省型旧形国電の残影を求めて

戦前型旧形国電および鉄道と変褪色フィルム写真を中心とした写真補正編集の話題を扱います。他のサイトでは得られない、筆者独自開発の写真補正ツールや補正技法についても情報提供しています。写真補正技法への質問はコメント欄へどうぞ

ImageJ / Python プログラミング Tips: Gamma 補正と setDisplayRange は必ずセットで使うべし

 以前、ImageJ で、sRGB 式の TRC をエンコード、デコードするプラグインスクリプトを公開しました。その中でちょっと手抜きをしていると書きましたが、今回その手抜きを止めて真面目に取り組むことにしました。ところがその修正作業で大はまり。

 まず sRGB 式 TRC のエンコード / デコード式は以下に出ています。

International Color Consortium (ICC) sRGB 仕様書
https://www.color.org/chardata/rgb/srgb.pdf

 もし、TRC がエンコードされている画像を、リニアにデコードする場合は以下の式に従います。

 L という添え字がついているのがリニアな値です。なお、上の式は誤植があり、R が縦に 3 つ並んでいますが、上から、R, G, B の間違いです。それはともかく、TRC のかかった R, G, B 値 (0.0 - 1.0 の範囲を取るとの前提) に 0.055 を足して、それを1.055 で割ったものを 2.4 上することで、リニアな RGB 値が求められます。
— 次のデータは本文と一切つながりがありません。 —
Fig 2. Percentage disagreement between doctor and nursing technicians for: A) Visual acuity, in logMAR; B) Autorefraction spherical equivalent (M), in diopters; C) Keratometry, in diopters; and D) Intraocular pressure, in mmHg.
 しかし R, G, B の元の値がホワイトポイントに近い値だと、0.055 を足したときに、ImageJ 上で、8bit もしくは 16bit (byteProcessor, shortProcessor) だとデータクリッピングが起こる可能性があります。
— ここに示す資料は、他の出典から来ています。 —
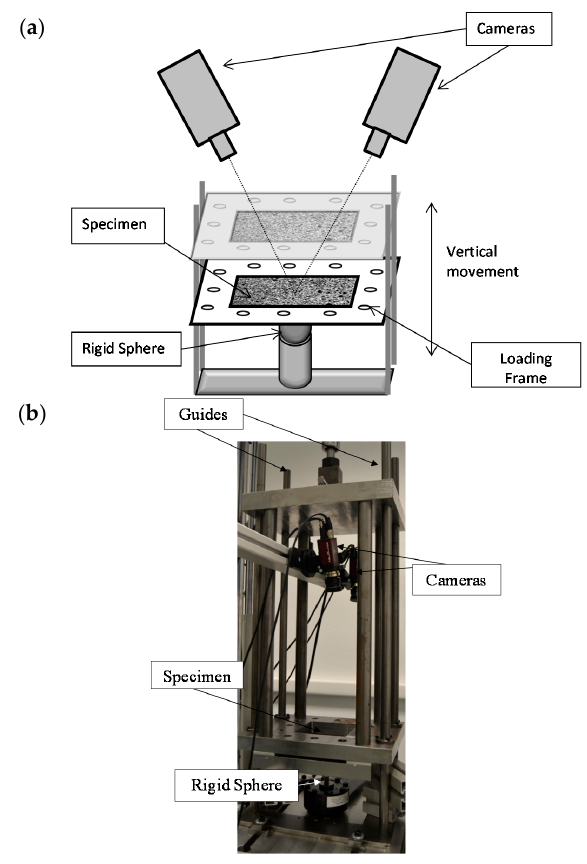
Figure 8. Experimental setup adopted. ( a ) Schematic illustration showing the setup to perform the test; ( b ) setup adopted for the experimental methodology proposed.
 そこで一旦 32bit に直して計算し、その後、8 または 16bit に直そうとしましたが、なぜか異常に暗い画像になってしまいます。いろいろその理由をつかもうとやってみたのですが、理由がつかめませんでした。

 そこで、bit 深度を変えることなく、クリッピングが起こる可能性のある部分を一旦そうでない部分と分割し、計算を行ってから最後にもう一度合算し、最後に 2.4 上しようとしました。

 ところがなぜか変換後、シャドウ部のデータが消えてしまいます (ブラックポイントになってしまう)。これも理由がわからずさんざん検討したのですが、プログラムに間違いがあるとは思えません。

 数日さんざん悩んだ挙句、ふと気が付いて setDisplayRange の場所を確認しました。  

 以前以下にも書いておきましたが...

yasuo-ssi.hatenablog.com

yasuo-ssi.hatenablog.comこれらの記事に書いておいたように、setDisplayRange によるディスプレイ範囲の設定が計算に影響を与えます。

 で、当然そう書いた本人も分かっていますので、

imp.setDisplayRange(0.0, 65535.0)

などとと入れています。

 問題は setDisplayRange を実行した後、さらに imagePlus に対し計算を加えており、その後、その imagePlus に対し、

imp.getProcessor().gamma(2.4)

とやっていました。つまりディスプレイ範囲を設定した後、画像に対して足し算、引き算などの計算を加え、その後ガンマ補正を掛けているため、ガンマ補正前の画像計算の段階で、ディスプレイ範囲がずれてしまったのではないかと思われました。

そこで見直して、ディスプレイ範囲を設定するのをガンマ補正の直前に変更しました。

imp.setDisplayRange(0.0, 65535.0)
imp.getProcessor().gamma(2.4)

というような感じです。

 すると、ビンゴ。これを入れたことで正しく TRC がデコードされるようになりました。

 つまり、単に setDisplayRange をきちんと適用しましょう、だけではだめで、gamma 補正を掛ける直前に必ずディスプレイ範囲を設定しましょう、ということを確認する必要がある、ということです。gamma メソッドと setDisplayRange メソッドは共に手を取り合って並んでセットとして使う必要があるということが分かりました。

 

 なお、以前にも報告しましたが、ImageJ でガンマ補正などの計算が、16bit 画像 (shortProcessor) において、Ver. 1.53 → 1.54 で変わっています。ただ、それが、16bit 画像においてディスプレイ範囲を参照せずに変換していたのが (8bit 画像、byteProcessor と同じ挙動)、ディスプレイ範囲を参照して変換するように変わったのか、それとも、16bit 画像においても、それまで明示的に指示しない限りディスプレイ範囲が変わらなかったのが、32bit 画像のように計算によって自動的にディスプレイ範囲が変わるようになったためなのかは掴めていませんが(どうも後者のような気がします)、併せてご注意ください。